Vita Activa, или О деятельной жизни - стр. 3
При том что всё это остается еще делом далекого будущего, первым рикошетом великие научные триумфы отдаются в так называемом кризисе оснований естественных наук. Оказывается, что «истины» современной научной картины мира, вполне поддающиеся математическому формализму и технической демонстрации, никоим образом уже не могут быть представлены в речи или мысли. Как только пытаются схватить эти «истины» в понятии и сделать наглядными в контексте языкового высказывания, получается нелепица, которая «возможно не совсем уж так нелепа как “треугольный круг”, но ощутимо более нелепа чем “крылатый лев”» (Эрвин Шрёдингер). Мы еще не знаем, окончательно ли это. Всё-таки возможно, что для привязанных к земле существ, которые ведут себя так, словно Вселенная их дом родной, останется навсегда недоступно вещи, таким образом ими совершаемые, еще и понять, т. е. осмысленно о них говорить. Подтвердись это, поневоле пришлось бы считать, что сама структура нашего мозга, т. е. психически-материальное условие человеческой мысли, мешает нам мысленно воспроизвести вещи, которые мы делаем, – откуда по сути вытекало бы, что нам не остается ничего другого как теперь придумывать еще и машины, которые возьмутся за нас мыслить и говорить. Если окажется, что познание и мышление больше не имеют отношения друг к другу, что мы способны значительно больше познать и стало быть также изготовить чем понять мыслью, то мы действительно попадем как бы сами в свою ловушку, т. е. станем рабами хотя и не наших машин, чего обычно опасаются, но наших собственных познавательных способностей, созданиями, которые забыты всяким духом и всеми добрыми духами и которые видят себя беспомощно зависимыми от любого аппарата, какой они только могут вообще изготовить, невзирая на любую дикость или губительность последствий.
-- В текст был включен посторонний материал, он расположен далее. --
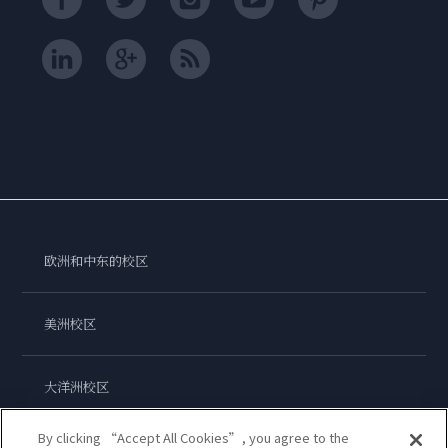
欧洲和中东的校区
美洲校区
大洋洲校区
By clicking “Accept All Cookies”, you agree to the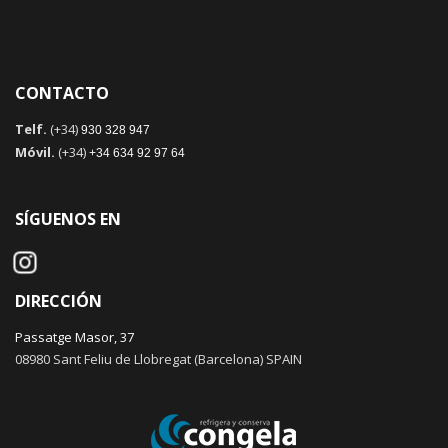
CONTACTO
Telf.
(+34)
930 328 947
Móvil.
(+34)
+34 634 92 97 64
SÍGUENOS EN
DIRECCIÓN
Passatge Masor, 37
08980 Sant Feliu de Llobregat (Barcelona) SPAIN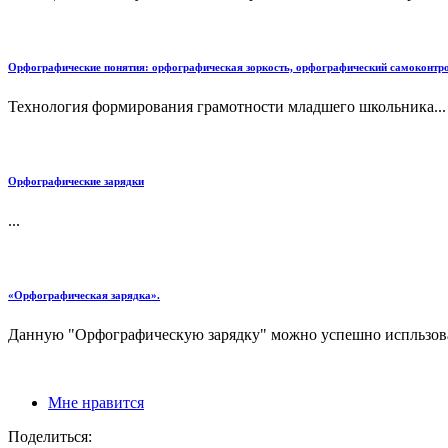
Орфографические понятия: орфографическая зоркость, орфографический самоконтро
Технология формирования грамотности младшего школьника...
Орфографические зарядки
...
«Орфографическая зарядка».
Данную "Орфографическую зарядку" можно успешно испль
Мне нравится
Поделиться: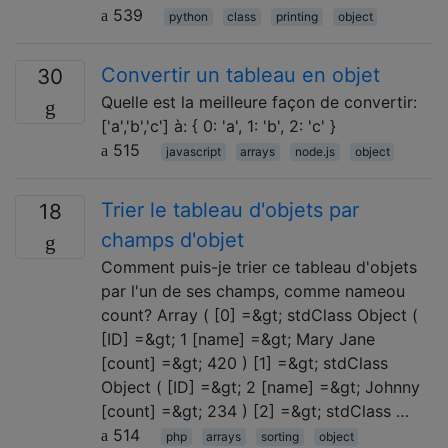
539
python
class
printing
object
Convertir un tableau en objet
30
Quelle est la meilleure façon de convertir:
['a','b','c'] à: { 0: 'a', 1: 'b', 2: 'c' }
515
javascript
arrays
node.js
object
Trier le tableau d'objets par
18
champs d'objet
Comment puis-je trier ce tableau d'objets
par l'un de ses champs, comme nameou
count? Array ( [0] =&gt; stdClass Object (
[ID] =&gt; 1 [name] =&gt; Mary Jane
[count] =&gt; 420 ) [1] =&gt; stdClass
Object ( [ID] =&gt; 2 [name] =&gt; Johnny
[count] =&gt; 234 ) [2] =&gt; stdClass …
514
php
arrays
sorting
object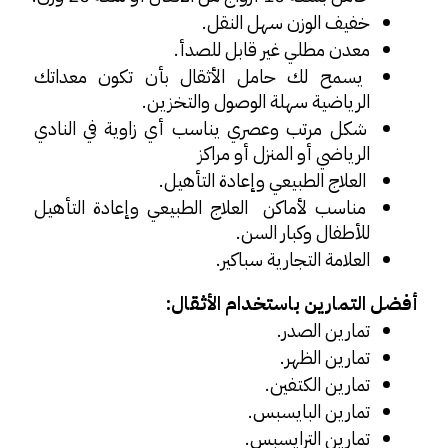
خفيف الوزن سهل النقل.
معدن مطلي غير قابل للصدأ.
يسمح لك حامل الأثقال بأن تكون معداتك 
الرياضية سهلة الوصول والتخزين.
شكل مرتب وعصري يناسب أي زاوية في النادي 
الرياضي أو المنزل أو مراكز
 العلاج الطبيعي وإعادة التأهيل.
مناسب لأماكن  العلاج الطبيعي وإعادة التأهيل 
للأطفال وكبار السن.
العلامة التجارية سباكير.
أفضل التمارين باستخدام الأثقال:
تمارين الصدر.
تمارين الظهر.
تمارين الكتفين.
تمارين البايسبس.
تمارين الترايسبس.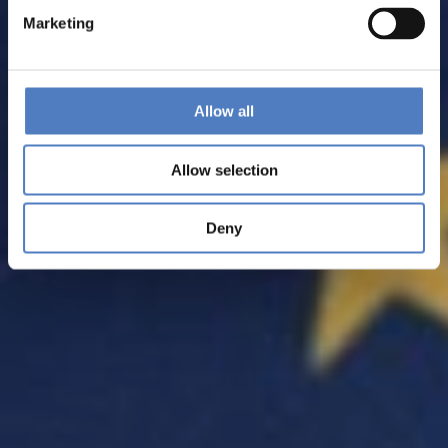
Marketing
Allow all
Allow selection
Deny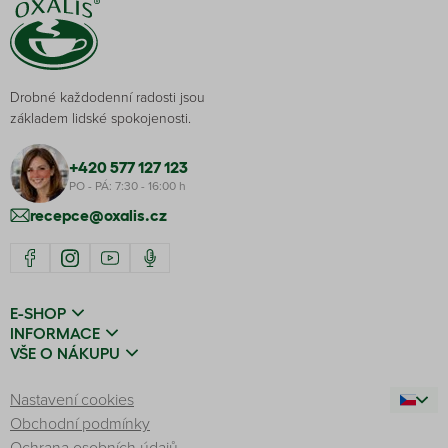
Drobné každodenní radosti jsou
základem lidské spokojenosti.
+420 577 127 123
PO - PÁ: 7:30 - 16:00 h
recepce@oxalis.cz
E-SHOP
INFORMACE
VŠE O NÁKUPU
Nastavení cookies
Obchodní podmínky
Ochrana osobních údajů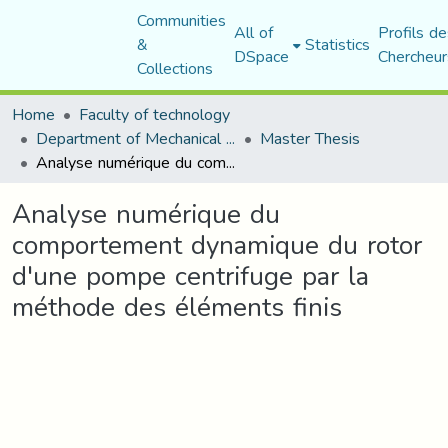
Communities
All of
Profils de
&
Statistics
DSpace
Chercheur
Collections
Home
Faculty of technology
Department of Mechanical Engineering
Master Thesis
Analyse numérique du comportement dynamique du rotor d'une pompe centrifuge par la méthode des éléments finis
Analyse numérique du
comportement dynamique du rotor
d'une pompe centrifuge par la
méthode des éléments finis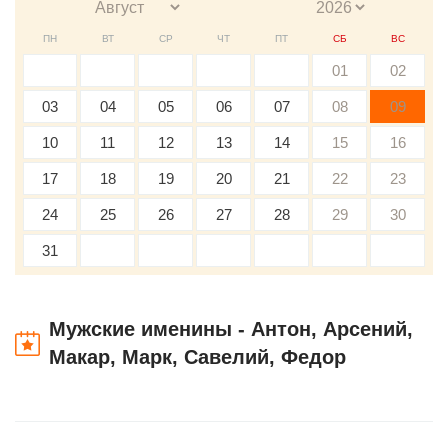
ПН
ВТ
СР
ЧТ
ПТ
СБ
ВС
01
02
03
04
05
06
07
08
09
10
11
12
13
14
15
16
17
18
19
20
21
22
23
24
25
26
27
28
29
30
31
Мужские именины - Антон, Арсений,
Макар, Марк, Савелий, Федор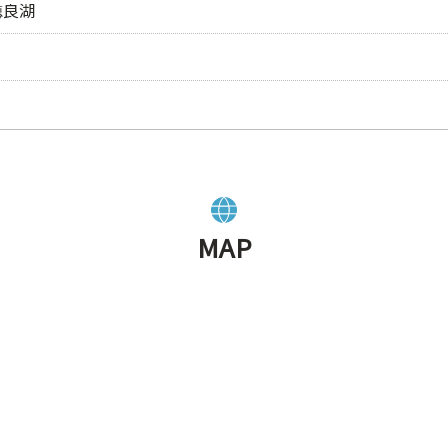
徳良湖
MAP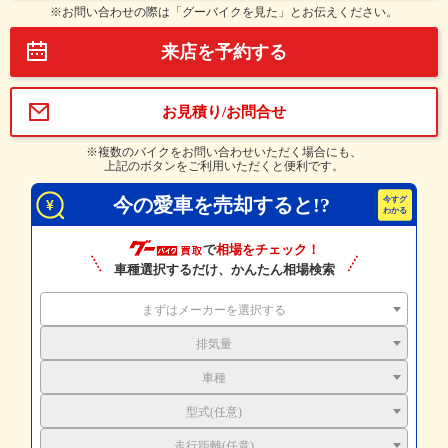
※お問い合わせの際は「グーバイクを見た」とお伝えください。
来店を予約する
お見積り/お問合せ
※複数のバイクをお問い合わせいただく場合にも、
上記のボタンをご利用いただくと便利です。
今の愛車を売却すると!?
で
相場をチェック！
車種選択するだけ、かんたん相場検索
まずはメーカーを選択する
排気量
車種
型式(任意)
走行距離(任意)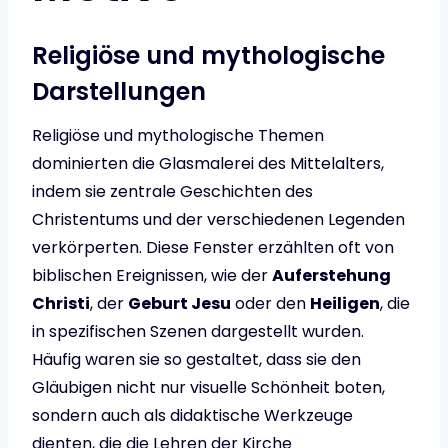
Religiöse und mythologische
Darstellungen
Religiöse und mythologische Themen
dominierten die Glasmalerei des Mittelalters,
indem sie zentrale Geschichten des
Christentums und der verschiedenen Legenden
verkörperten. Diese Fenster erzählten oft von
biblischen Ereignissen, wie der
Auferstehung
Christi
, der
Geburt Jesu
oder den
Heiligen
, die
in spezifischen Szenen dargestellt wurden.
Häufig waren sie so gestaltet, dass sie den
Gläubigen nicht nur visuelle Schönheit boten,
sondern auch als didaktische Werkzeuge
dienten, die die Lehren der Kirche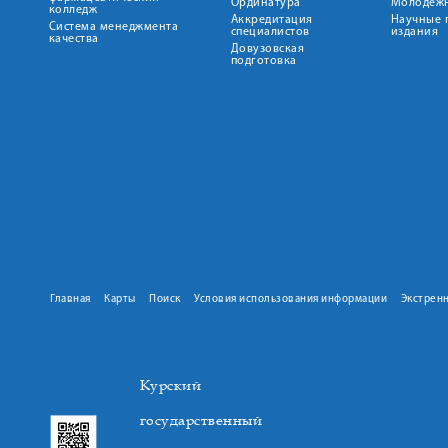
Ординатура
Молодежн
колледж
Аккредитация
Научные 
Система менеджмента
специалистов
издания
качества
Довузовская
подготовка
Главная
Карты
Поиск
Условия использования информации
Экстрен
Курский
государственный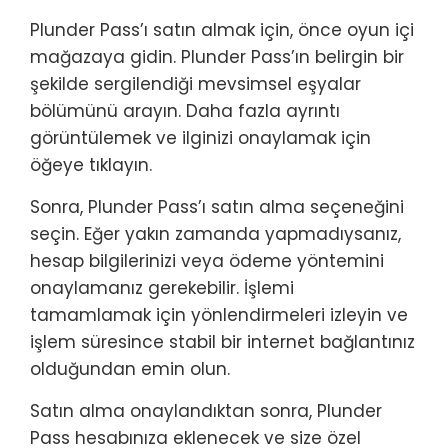
Plunder Pass’ı satın almak için, önce oyun içi
mağazaya gidin. Plunder Pass’ın belirgin bir
şekilde sergilendiği mevsimsel eşyalar
bölümünü arayın. Daha fazla ayrıntı
görüntülemek ve ilginizi onaylamak için
öğeye tıklayın.
Sonra, Plunder Pass’ı satın alma seçeneğini
seçin. Eğer yakın zamanda yapmadıysanız,
hesap bilgilerinizi veya ödeme yöntemini
onaylamanız gerekebilir. İşlemi
tamamlamak için yönlendirmeleri izleyin ve
işlem süresince stabil bir internet bağlantınız
olduğundan emin olun.
Satın alma onaylandıktan sonra, Plunder
Pass hesabınıza eklenecek ve size özel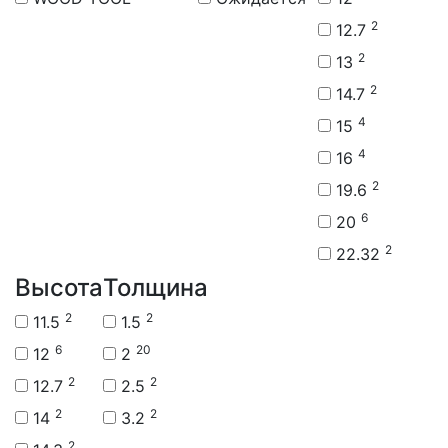
2
12.7
2
13
2
14.7
4
15
4
16
2
19.6
6
20
2
22.32
Высота
Толщина
2
2
11.5
1.5
6
20
12
2
2
2
12.7
2.5
2
2
14
3.2
2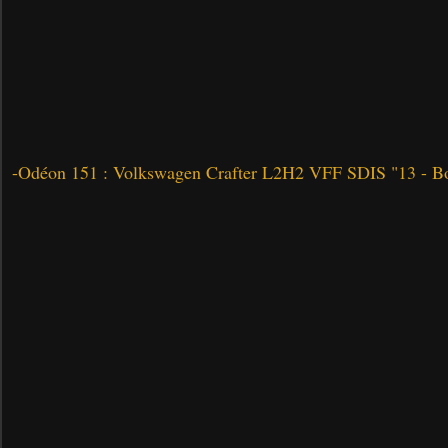
-
Odéon 151 : Volkswagen Crafter L2H2 VFF SDIS "13 - Bo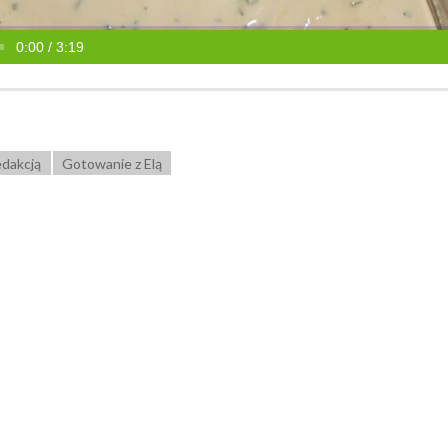
0:00 / 3:19
Redakcją
Gotowanie z Elą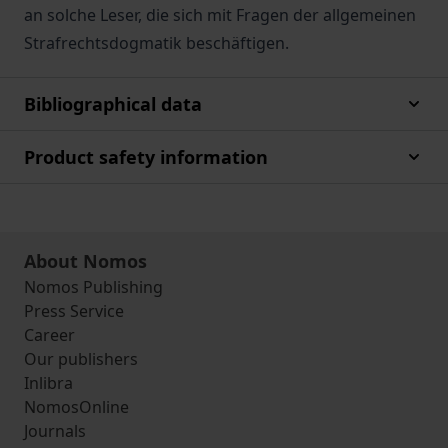
an solche Leser, die sich mit Fragen der allgemeinen
Strafrechtsdogmatik beschäftigen.
Bibliographical data
Product safety information
About Nomos
Nomos Publishing
Press Service
Career
Our publishers
Inlibra
NomosOnline
Journals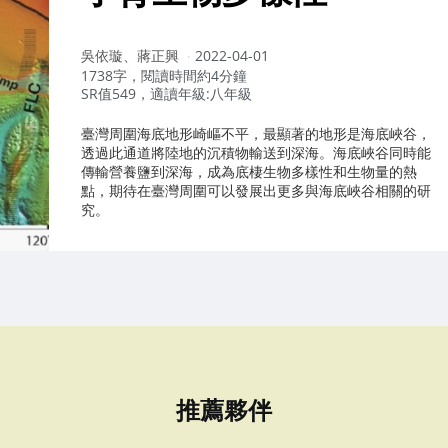
作
吳依璇、蔣正興
2022-04-01
者：
1738字，閱讀時間約4分鐘
SR值549，適讀年級:八年級
臺灣周圍海底地形崎嶇不平，最顯著的地形是海底峽谷，
透過此通道將陸地的沉積物輸送到深海。海底峽谷同時能
傳輸營養鹽到深海，成為底棲生物多樣性和生物量的熱
點，期待在臺灣周圍可以發展出更多與海底峽谷相關的研
究。
推薦夥伴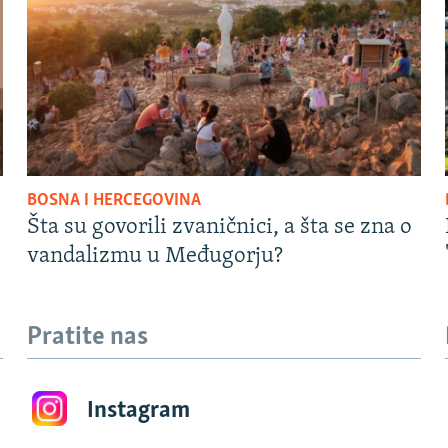
BOSNA I HERCEGOVINA
Šta su govorili zvaničnici, a šta se zna o
vandalizmu u Međugorju?
Pratite nas
Instagram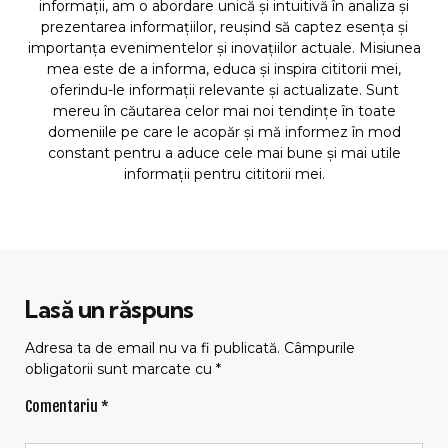
informații, am o abordare unică și intuitivă în analiza și
prezentarea informațiilor, reușind să captez esența și
importanța evenimentelor și inovațiilor actuale. Misiunea
mea este de a informa, educa și inspira cititorii mei,
oferindu-le informații relevante și actualizate. Sunt
mereu în căutarea celor mai noi tendințe în toate
domeniile pe care le acopăr și mă informez în mod
constant pentru a aduce cele mai bune și mai utile
informații pentru cititorii mei.
Lasă un răspuns
Adresa ta de email nu va fi publicată.
Câmpurile
obligatorii sunt marcate cu
*
Comentariu
*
Но даже отвлекаясь от этих еще неведомых последствий, у кризиса оснований наук есть серьезные политические аспекты. Везде, где только заходит дело о релевантности языка, политика необходимо входит в игру; ибо люди лишь потому политические существа, что они наделены способностью речи. Окажись мы достаточно безумны чтобы прислушаться к советам, раздающимся в последнее время со всех сторон, и приспособиться к современному состоянию наук, нам не оставалось бы ничего другого как вообще отказаться от речи. Ведь науки говорят сегодня на языке математических символов, который первоначально был задуман как сокращение для словесных выражений, но давно от этого эмансипировался и состоит теперь из формул, никак не поддающихся обратному превращению в речь. Ученые живут поэтому в безъязыком мире, откуда им как ученым уже не выбраться. И это обстоятельство должно возбуждать известную подозрительность касательно их способности к политическим суждениям. Против того, чтобы в вопросах, задевающих человеческие дела, полагаться на ученых в их качестве ученых, говорит не проявленная ими готовность создать атомную бомбу или их довольно наивная надежда, что над их советами кто-то задумается и спросит у них, надо ли и как надо ее применять; гораздо весомее то, что они вообще движутся в мире, в котором язык утратил свою власть и который языком уже не владеет. Ибо всё, что люди делают, познаю´т, испытывают или знают, становится осмысленным лишь в меру возможности говорить об этом. Возможны истины, лежащие за пределами говорящих, и они могут быть очень важны для человека, насколько он экзистирует также и в единственном числе, т. е. вне политической области в самом широком смысле. Насколько мы существуем однако во множественном числе и, стало быть, насколько мы живем в этом мире, движемся и поступаем в нём, только то имеет смысл, о чём мы можем говорить друг с другом или пусть даже сами с собой и что в слове показывает себя смысл имеющим.